Why geothermal energy is on shaky ground
Not so long ago, former Australian of the Year, Tim Flannery was proposing that we build a low carbon-emitting city in the outback of Australia called Geothermia. As Flannery wrote:
What might it look like? I imagine a solar collector towering over a low-rise city, providing shade and conserving soil moisture. Perhaps the infrastructure would be underground. Geothermia would be a city not of thousands but of hundreds of thousands – a place with its own critical mass. And most importantly it would be a fully sustainable city – Australia’s very first.
Flannery’s imagined utopia, incidentally, was situated quite close to trials being carried out by Geodynamics, a company for which he was an enthusiastic shareholder.
The road since then has been a bumpy one for the geothermal industry in Australia, with millions of taxpayer dollars disappearing into the drill-holes and precisely no electricity coming out.
This is despite the fact Flannery was telling ABC radio at the time:
“There are hot rocks in South Australia that potentially have enough embedded energy in them to run the Australian economy for the best part of a century.

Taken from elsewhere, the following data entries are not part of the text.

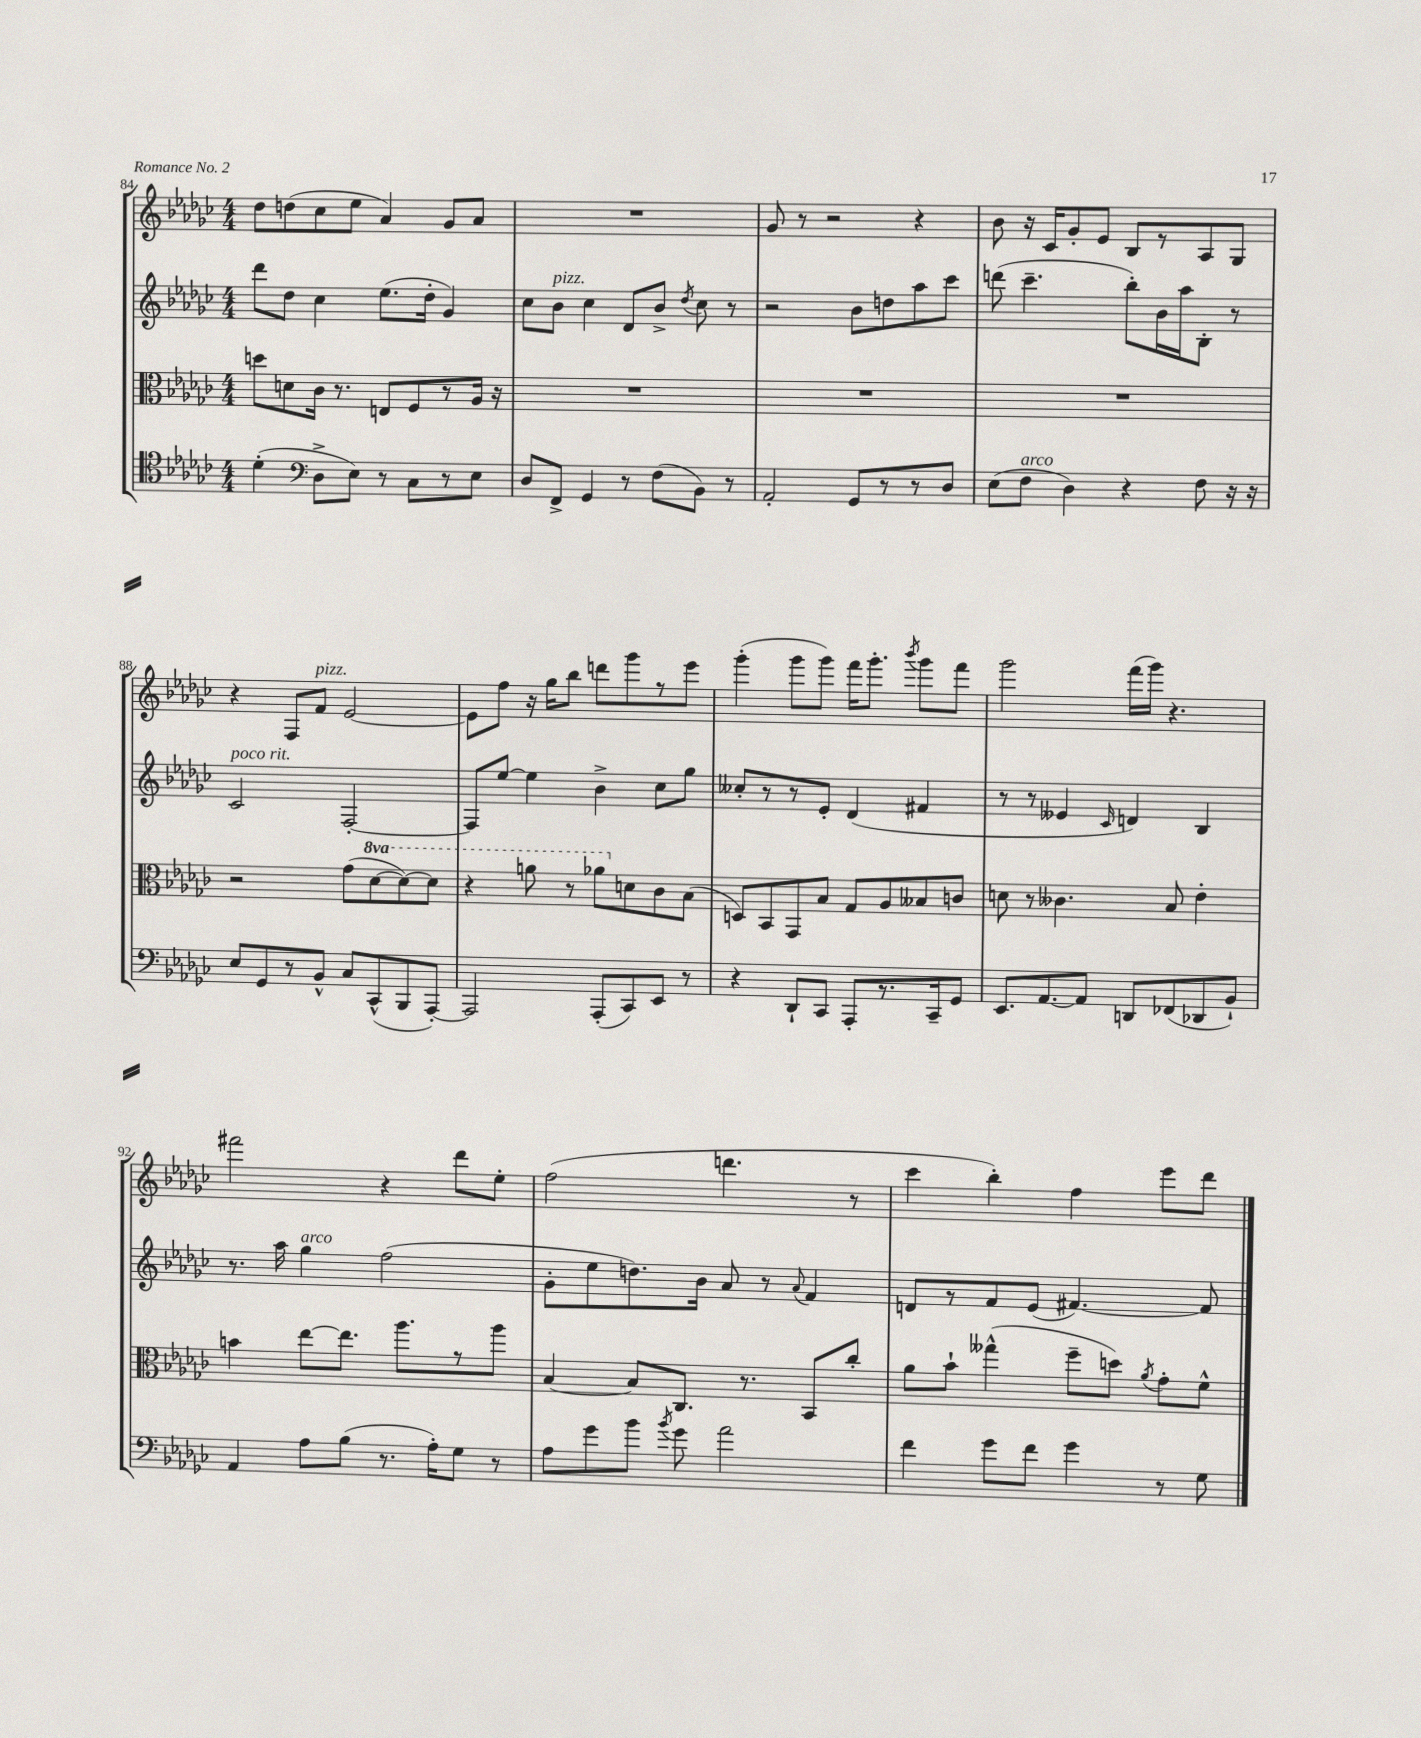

**kern	**kern	**kern	**kern
*staff4	*staff3	*staff2	*staff1
*clefC4	*clefC3	*clefG2	*clefG2
*k[b-e-a-d-g-c-]	*k[b-e-a-d-g-c-]	*k[b-e-a-d-g-c-]	*k[b-e-a-d-g-c-]
*M4/4	*M4/4	*M4/4	*M4/4
(4d-'	8dd	8ddd-	8dd-
.	8d	8dd-	(8dd
*clefF4	*	*	*
8D-^	16c-	4cc-	8cc-
.	8.r	.	.
8E-)	.	.	8ee-
8r	8E	(8.ee-	4a-)
8C-	8F	.	.
.	.	16dd-'	.
8r	8r	4g-)	8g-
8E-	16A-	.	8a-
.	16r	.	.
=	=	=	=
8D-	1r	8cc-	1r
8FF^	.	8b-	.
4GG-	.	4cc-	.
8r	.	8d-	.
(8F	.	8b-^	.
.	.	8qdd-	.
8BB-)	.	8cc-	.
8r	.	8r	.
=	=	=	=
2AA-'	1r	2r	8g-
.	.	.	8r
.	.	.	2r
8GG-	.	8b-	.
8r	.	8dd	.
8r	.	8aa-	4r
8D-	.	8ccc-	.
=	=	=	=
(8E-	1r	(8ddd	8b-
8F	.	4.ccc-~	16r
.	.	.	16c-
4D-)	.	.	8g-'
.	.	.	8e-
4r	.	8bb-')	8B-
.	.	16b-	8r
.	.	16aa-	.
8F	.	8B-'	8A-
16r	.	8r	8G-
16r	.	.	.
=	=	=	=
8E-	2r	2c-	4r
8GG-	.	.	.
8r	.	.	8F
8BB-^^	.	.	8f
8C-	(8g-	[2F'	[2e-
(8CC-^^	[8dd-	.	.
8BBB-	8dd-_)	.	.
[8AAA-')	8dd-]	.	.
=	=	=	=
2AAA-]	4r	8F]	8e-]
.	.	[8ee-	8ff
.	8aa	4ee-]	16r
.	.	.	16gg-
.	8r	.	8bb-
(8AAA-'	8aa-	4b-^	8ddd
8CC-)	8d	.	8ggg-
8EE-	8c-	8cc-	8r
8r	(8B-	8gg-	8eee-
=	=	=	=
4r	8D)	8cc--'	(4ggg-'
.	8BB-	8r	.
8DD-`	8GG-	8r	8ggg-
8CC-	8B-	8e-'	8ggg-)
8AAA-'	8G-	(4d-	16fff
.	.	.	8.ggg-'
8.r	8A-	.	.
.	.	.	8qbbb-
.	8B--	4f#	8ggg-
16CC-~	.	.	.
8GG-	8c	.	8fff
=	=	=	=
8.EE-	8d	8r	2ggg-
.	8r	8r	.
[8.AA-	.	.	.
.	4.c--	4e--	.
8AA-]	.	.	.
.	.	16qqc-	.
8DD	.	4d)	(16fff
.	.	.	16ggg-)
(8FF-	8B-	.	4.r
8DD-	4e-'	4B-	.
8BB-`)	.	.	.
=	=	=	=
4AA-	4b	8.r	2fff#
.	.	16aa-	.
8A-	[8ee-	4gg-	.
(8B-	8.ee-]	.	.
8.r	.	(2ff	4r
.	8.aa-	.	.
16A-')	.	.	.
8G-	8r	.	8ddd-
8r	8aa-	.	8ee-'
=	=	=	=
8A-	[4B-	8g-'	(2ff
8g-	.	8ee-	.
8b-	8B-]	8.dd)	.
8qb-	.	.	.
8g-	8.C-	.	.
.	.	16b-	.
2a-	.	8a-	4.ddd
.	8.r	.	.
.	.	8r	.
.	.	8qqa-	.
.	8BB-	4f	.
.	8cc-'	.	8r
=	=	=	=
4f	8a-	8d	4ccc-
.	8b-`	8r	.
8g-	(4gg--^^	8f	4bb-')
8f	.	(8e-	.
4g-	8ff~	[4.f#)	4ff
.	8dd)	.	.
.	8qa-	.	.
8r	8g-'	.	8eee-
8G-	8f^^	8f#]	8ddd-
==	==	==	==
*-	*-	*-	*-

Now, they’re not being fully exploited yet but the technology to extract that energy and turn it into electricity is relatively straightforward.”
What Flannery neglected to tell anyone is that only a few months earlier, one of the first trials of geothermal energy had been abandoned after causing 3,500 earthquakes in Basel, Switzerland. While the shocks only reached 3.4 on the Richter scale, they were enough to cause US$7 million damage to buildings, and land the CEO of the company in court.
Geodynamics has since asserted in a statement that an American expert claims:
“The intensity of the seismic events to date that could be blamed on EGS (enhanced geothermal systems) has been well below the threshold of what people normally consider an earthquake.”
This is not entirely consistent with reports from the Swiss, like this one:
“Local police and fire departments received hundreds of phone calls from worried citizens, and some buildings suffered from cracks and broken tiles.”
There have since been similar small earthquakes measured in Germany, and the United States close to geothermal projects, and a large one in Mexico that may or may not have been related to the geothermal plant.
The problem for the geothermal industry is that earthquakes are not just an unwanted side effect of the process, they are – at least until anyone finds an alternative way of doing it – actually part of the process, and scientists are still a long way from being able to predict or control them.
Another problem for the industry is that keeping a large distance between a power plant and consumers of electricity will greatly increase the cost of power. In fact, if geothermal power plants cause earthquakes, it won’t even be a safe option for powering mining operations in remote areas, let alone a glittering sustainable metropolis like Geothermia.